Tuesday, May 31, 2005

The Conservative Bookshelf

I recently bought a copy of Chilton Williamson's The Conservative Bookshelf: Essential Works That Impact Today's Conservative Thinkers. It is my favorite kind of book -- the kind you don't have to read all at once, or in order. It is a collection of essays about 50 conservative books that Williamson has selected. Williamson was book editor at National Review until he moved up to Chronicles a while back.

The book includes many titles that you would expect in such a collection including Witness by Whittaker Chambers, The Conservative Mind by Russell Kirk and The Road to Serfdom by Friederich A. Hayek. Add to that, what Thomas Fleming calls a "rascally set of novelists and essayists -- Ernest Hemingway, Edward Abbey, William Faulkner, Edmund Wilson and Aldous Huxley -- few of whom ever thought of themselves as conservatives."

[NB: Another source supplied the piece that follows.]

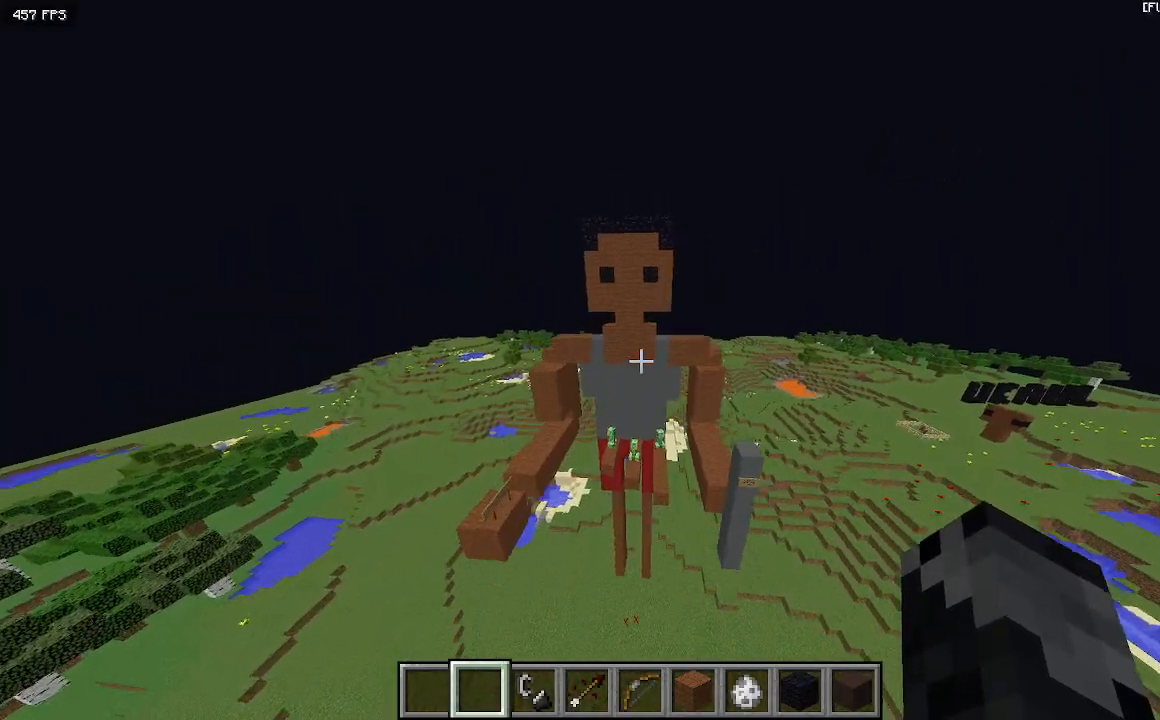
{"keys": ["w"], "events": [[100, "w", "down"]]}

A symposium in the February Chronicles includes comments from Fleming and others better qualified than me to determine who should be included in a conservative canon. They were generally critical of the inclusion of Ann Coulter. Coulter and her allies would do well to read Williamson's comments on her brand of conservatism:
A nation of gods, apparently, is entitled by its power to war against anyone it can beat, reconstruct the world politically in accordance with its own beliefs and institutions, admit one-half of the world and support the other half from its largesse -- and be rewarded by the cooperative interference of the God above all gods! This attitude represents liberalism raised to the power of Jacobinism; but Coulter will not see it. Hating liberals as she does, she cannot perceive when a variety of liberal (the anti-imperial kind) is right -- albeit for all the wrong reasons, or even by accident.